◆ Description of the task: Reproduce from the records below, with no pictures, exactly the lines between the one containing "left front paw: (674, 753)" and the one containing "left knee: (513, 394)", inclusive.

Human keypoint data
= Beginning of Section =

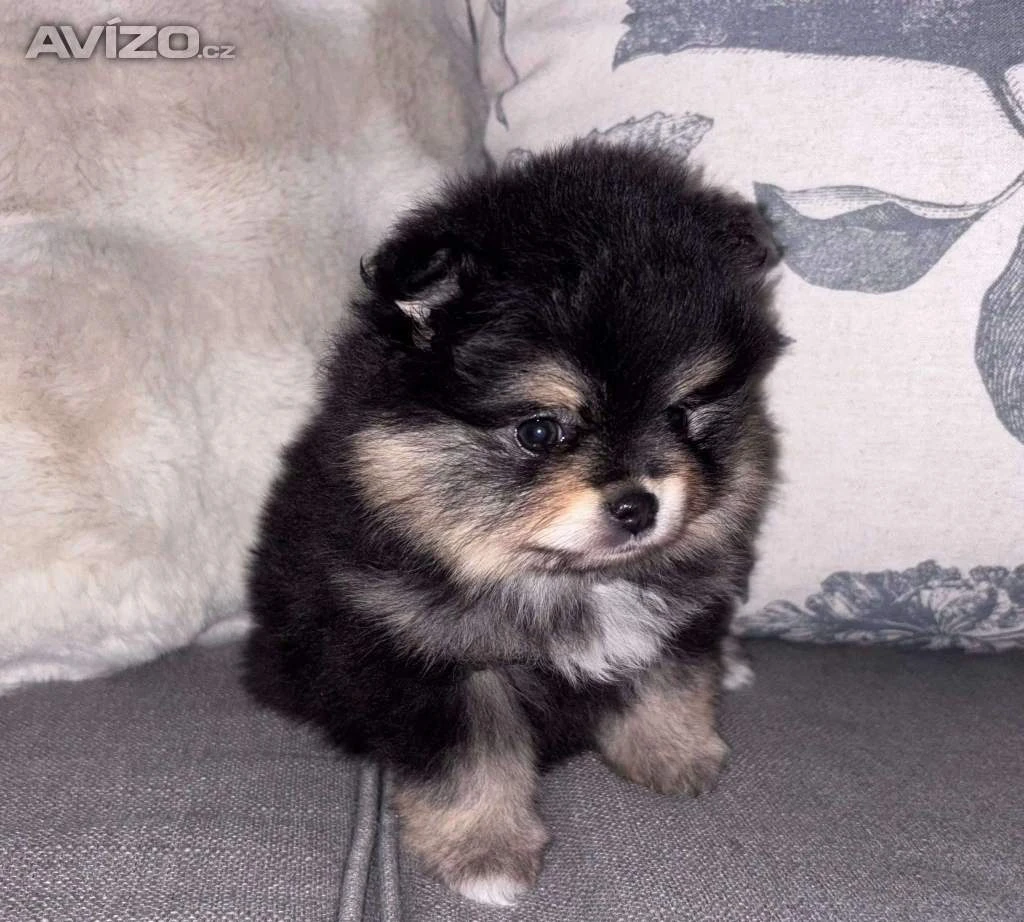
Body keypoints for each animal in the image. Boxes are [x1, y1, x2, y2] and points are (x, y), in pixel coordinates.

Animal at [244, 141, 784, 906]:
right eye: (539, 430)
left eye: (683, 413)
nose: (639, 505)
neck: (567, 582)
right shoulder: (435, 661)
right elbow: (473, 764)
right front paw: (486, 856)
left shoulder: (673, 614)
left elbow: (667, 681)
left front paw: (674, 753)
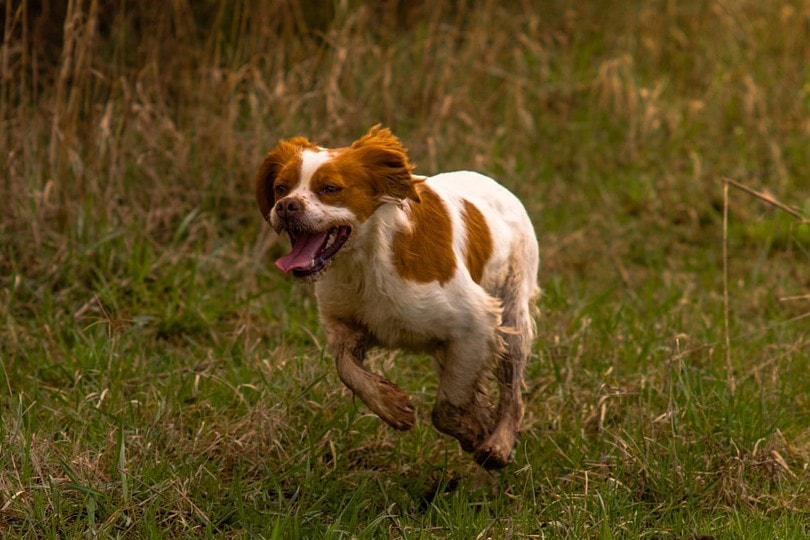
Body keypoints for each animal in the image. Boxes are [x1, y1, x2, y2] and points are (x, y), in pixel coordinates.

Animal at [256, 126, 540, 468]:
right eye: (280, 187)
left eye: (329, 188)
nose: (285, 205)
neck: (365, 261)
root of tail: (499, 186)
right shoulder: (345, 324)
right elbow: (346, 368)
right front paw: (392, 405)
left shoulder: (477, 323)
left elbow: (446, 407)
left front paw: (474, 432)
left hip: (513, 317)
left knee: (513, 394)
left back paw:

= End of Section =

◆ Answer for the task:
left front paw: (674, 753)
Body keypoints for each animal in the image. Boxes are [x1, y1, x2, y2] and points are (x, y), in pixel coordinates.

Animal at [256, 126, 540, 468]:
right eye: (280, 187)
left eye: (329, 188)
nose: (285, 205)
neck: (365, 261)
root of tail: (499, 186)
right shoulder: (345, 324)
right elbow: (346, 368)
right front paw: (392, 405)
left shoulder: (477, 323)
left elbow: (446, 407)
left front paw: (474, 432)
left hip: (513, 317)
left knee: (513, 394)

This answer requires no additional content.